# REQUIRED ACTION
Set down the full listing exactly as given. Any pictures are to be left out.
━━━━
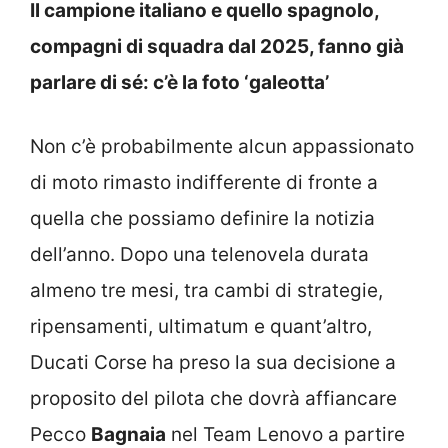
Il campione italiano e quello spagnolo,
compagni di squadra dal 2025, fanno già
parlare di sé: c’è la foto ‘galeotta’
Non c’è probabilmente alcun appassionato
di moto rimasto indifferente di fronte a
quella che possiamo definire la notizia
dell’anno. Dopo una telenovela durata
almeno tre mesi, tra cambi di strategie,
ripensamenti, ultimatum e quant’altro,
Ducati Corse ha preso la sua decisione a
proposito del pilota che dovrà affiancare
Pecco
Bagnaia
nel Team Lenovo a partire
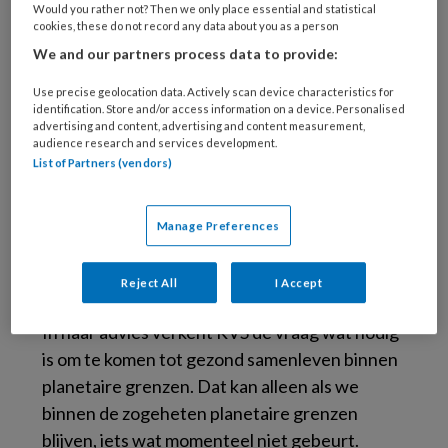
Would you rather not? Then we only place essential and statistical
cookies, these do not record any data about you as a person
We and our partners process data to provide:
Use precise geolocation data. Actively scan device characteristics for
identification. Store and/or access information on a device. Personalised
advertising and content, advertising and content measurement,
audience research and services development.
List of Partners (vendors)
Manage Preferences
Reject All
I Accept
In haar advies verkent RVS de vraag wat nodig
is om te komen tot gezond samenleven binnen
planetaire grenzen. Dat kan alleen als we
binnen de zogeheten planetaire grenzen
blijven, iets wat momenteel niet gebeurt.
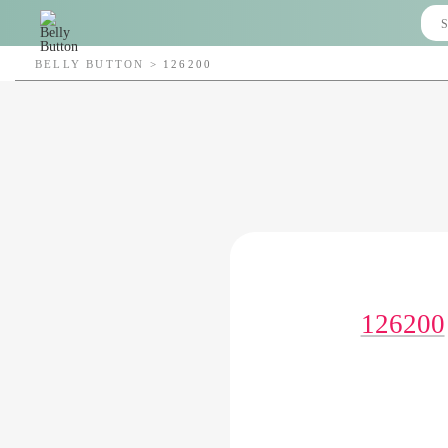
BELLY BUTTON
>
126200
126200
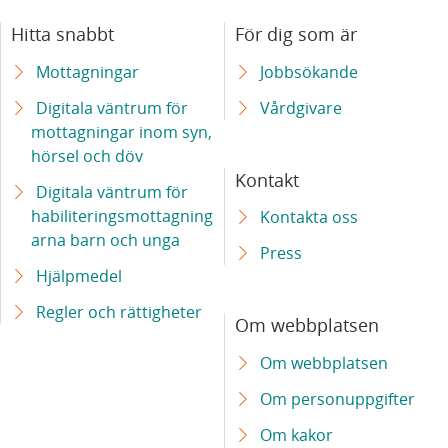
Hitta snabbt
För dig som är
Mottagningar
Jobbsökande
Digitala väntrum för
Vårdgivare
mottagningar inom syn,
hörsel och döv
Kontakt
Digitala väntrum för
habiliteringsmottagning
Kontakta oss
arna barn och unga
Press
Hjälpmedel
Regler och rättigheter
Om webbplatsen
Om webbplatsen
Om personuppgifter
Om kakor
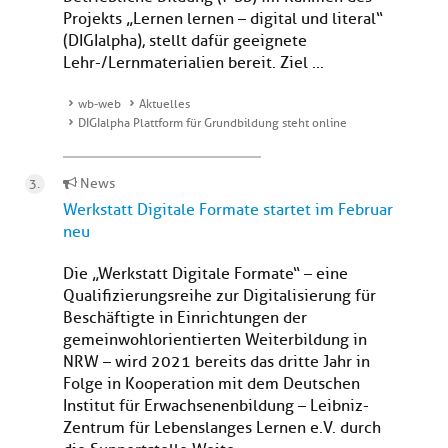
Projekts „Lernen lernen – digital und literal“
(DIGIalpha), stellt dafür geeignete
Lehr-/Lernmaterialien bereit. Ziel ...
wb-web
Aktuelles
DIGIalpha Plattform für Grundbildung steht online
News
Werkstatt Digitale Formate startet im Februar
neu
Die „Werkstatt Digitale Formate“ – eine
Qualifizierungsreihe zur Digitalisierung für
Beschäftigte in Einrichtungen der
gemeinwohlorientierten Weiterbildung in
NRW – wird 2021 bereits das dritte Jahr in
Folge in Kooperation mit dem Deutschen
Institut für Erwachsenenbildung – Leibniz-
Zentrum für Lebenslanges Lernen e.V. durch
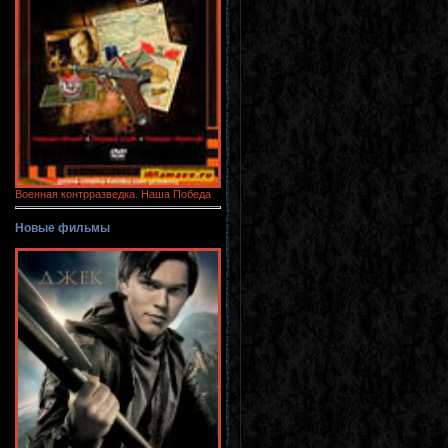
Военная контрразведка. Наша Победа
Новые фильмы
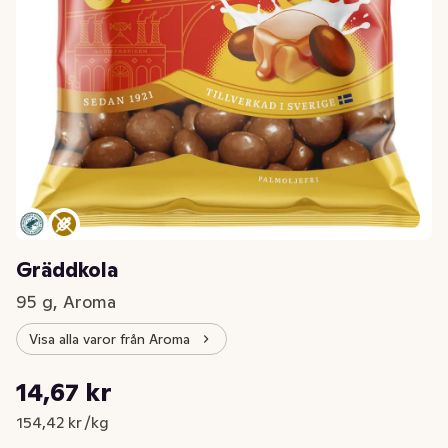
Gräddkola
95 g, Aroma
Visa alla varor från Aroma
Styckpris: 154,42 kr /kg
14,67 kr
Nuvarande pris är: 14,67 kr
154,42 kr /kg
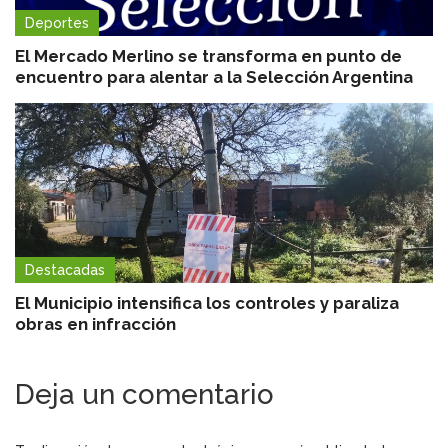
Deportes
El Mercado Merlino se transforma en punto de
encuentro para alentar a la Selección Argentina
Destacadas
El Municipio intensifica los controles y paraliza
obras en infracción
Deja un comentario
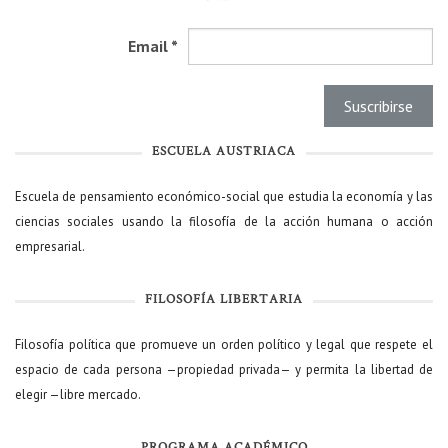
Email
*
ESCUELA AUSTRIACA
Escuela de pensamiento económico-social que estudia la economía y las
ciencias sociales usando la filosofía de la acción humana o acción
empresarial.
FILOSOFÍA LIBERTARIA
Filosofía política que promueve un orden político y legal que respete el
espacio de cada persona —propiedad privada— y permita la libertad de
elegir —libre mercado.
PROGRAMA ACADÉMICO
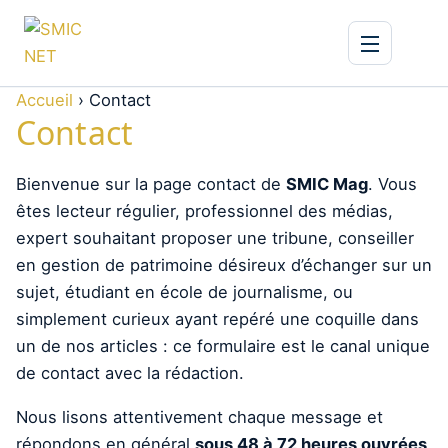
Accueil
›
Contact
Contact
Bienvenue sur la page contact de
SMIC Mag
. Vous
êtes lecteur régulier, professionnel des médias,
expert souhaitant proposer une tribune, conseiller
en gestion de patrimoine désireux d’échanger sur un
sujet, étudiant en école de journalisme, ou
simplement curieux ayant repéré une coquille dans
un de nos articles : ce formulaire est le canal unique
de contact avec la rédaction.
Nous lisons attentivement chaque message et
répondons en général
sous 48 à 72 heures ouvrées
.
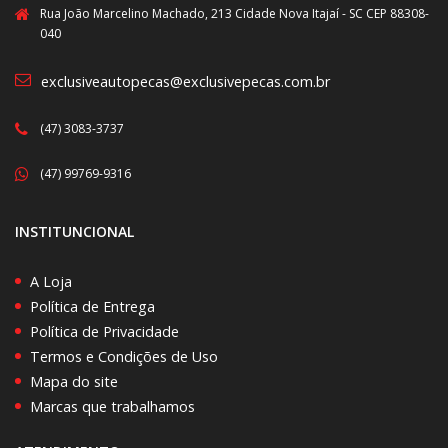
Rua João Marcelino Machado, 213 Cidade Nova Itajaí - SC CEP 88308-
040
exclusiveautopecas@exclusivepecas.com.br
(47) 3083-3737
(47) 99769-9316
INSTITUNCIONAL
A Loja
Política de Entrega
Política de Privacidade
Termos e Condições de Uso
Mapa do site
Marcas que trabalhamos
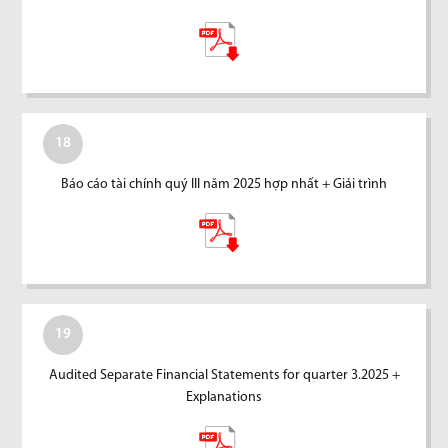
18
Báo cáo tài chính quý III năm 2025 hợp nhất + Giải trình
19
Audited Separate Financial Statements for quarter 3.2025 +
Explanations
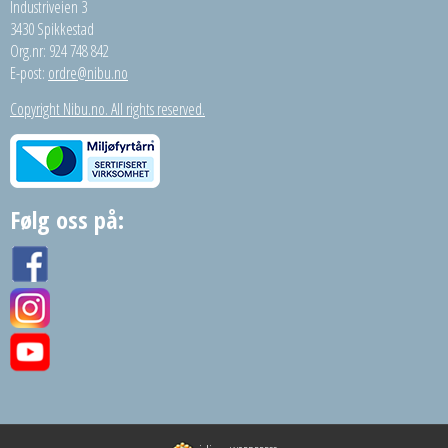
Industriveien 3
3430 Spikkestad
Org.nr: 924 748 842
E-post:
ordre@nibu.no
Copyright Nibu.no. All rights reserved.
Følg oss på:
━━━━
# SOLUTION TO THE PROBLEM
Il campione italiano e quello spagnolo,
compagni di squadra dal 2025, fanno già
parlare di sé: c’è la foto ‘galeotta’
Non c’è probabilmente alcun appassionato
di moto rimasto indifferente di fronte a
quella che possiamo definire la notizia
dell’anno. Dopo una telenovela durata
almeno tre mesi, tra cambi di strategie,
ripensamenti, ultimatum e quant’altro,
Ducati Corse ha preso la sua decisione a
proposito del pilota che dovrà affiancare
Pecco
Bagnaia
nel Team Lenovo a partire
Would you rather not? Then we only place essential and statistical
cookies, these do not record any data about you as a person
We and our partners process data to provide:
Use precise geolocation data. Actively scan device characteristics for
identification. Store and/or access information on a device. Personalised
advertising and content, advertising and content measurement,
audience research and services development.
List of Partners (vendors)
Manage Preferences
Reject All
I Accept
In haar advies verkent RVS de vraag wat nodig
is om te komen tot gezond samenleven binnen
planetaire grenzen. Dat kan alleen als we
binnen de zogeheten planetaire grenzen
blijven, iets wat momenteel niet gebeurt.
BELLY BUTTON
>
126200
126200
Hitta snabbt
För dig som är
Mottagningar
Jobbsökande
Digitala väntrum för
Vårdgivare
mottagningar inom syn,
hörsel och döv
Kontakt
Digitala väntrum för
habiliteringsmottagning
Kontakta oss
arna barn och unga
Press
Hjälpmedel
Regler och rättigheter
Om webbplatsen
Om webbplatsen
Om personuppgifter
Om kakor
Projekts „Lernen lernen – digital und literal“
(DIGIalpha), stellt dafür geeignete
Lehr-/Lernmaterialien bereit. Ziel ...
wb-web
Aktuelles
DIGIalpha Plattform für Grundbildung steht online
News
Werkstatt Digitale Formate startet im Februar
neu
Die „Werkstatt Digitale Formate“ – eine
Qualifizierungsreihe zur Digitalisierung für
Beschäftigte in Einrichtungen der
gemeinwohlorientierten Weiterbildung in
NRW – wird 2021 bereits das dritte Jahr in
Folge in Kooperation mit dem Deutschen
Institut für Erwachsenenbildung – Leibniz-
Zentrum für Lebenslanges Lernen e.V. durch
Военная контрразведка. Наша Победа
Новые фильмы
Gräddkola
95 g, Aroma
Visa alla varor från Aroma
Styckpris: 154,42 kr /kg
14,67 kr
Nuvarande pris är: 14,67 kr
154,42 kr /kg
Deportes
El Mercado Merlino se transforma en punto de
encuentro para alentar a la Selección Argentina
Destacadas
El Municipio intensifica los controles y paraliza
obras en infracción
Deja un comentario
Email
*
ESCUELA AUSTRIACA
Escuela de pensamiento económico-social que estudia la economía y las
ciencias sociales usando la filosofía de la acción humana o acción
empresarial.
FILOSOFÍA LIBERTARIA
Filosofía política que promueve un orden político y legal que respete el
espacio de cada persona —propiedad privada— y permita la libertad de
elegir —libre mercado.
PROGRAMA ACADÉMICO
Accueil
›
Contact
Contact
Bienvenue sur la page contact de
SMIC Mag
. Vous
êtes lecteur régulier, professionnel des médias,
expert souhaitant proposer une tribune, conseiller
en gestion de patrimoine désireux d’échanger sur un
sujet, étudiant en école de journalisme, ou
simplement curieux ayant repéré une coquille dans
un de nos articles : ce formulaire est le canal unique
de contact avec la rédaction.
Nous lisons attentivement chaque message et
répondons en général
sous 48 à 72 heures ouvrées
.
Rua João Marcelino Machado, 213 Cidade Nova Itajaí - SC CEP 88308-
040
exclusiveautopecas@exclusivepecas.com.br
(47) 3083-3737
(47) 99769-9316
INSTITUNCIONAL
A Loja
Política de Entrega
Política de Privacidade
Termos e Condições de Uso
Mapa do site
Marcas que trabalhamos
18
Báo cáo tài chính quý III năm 2025 hợp nhất + Giải trình
19
Audited Separate Financial Statements for quarter 3.2025 +
Explanations
Industriveien 3
3430 Spikkestad
Org.nr: 924 748 842
E-post:
ordre@nibu.no
Copyright Nibu.no. All rights reserved.
Følg oss på:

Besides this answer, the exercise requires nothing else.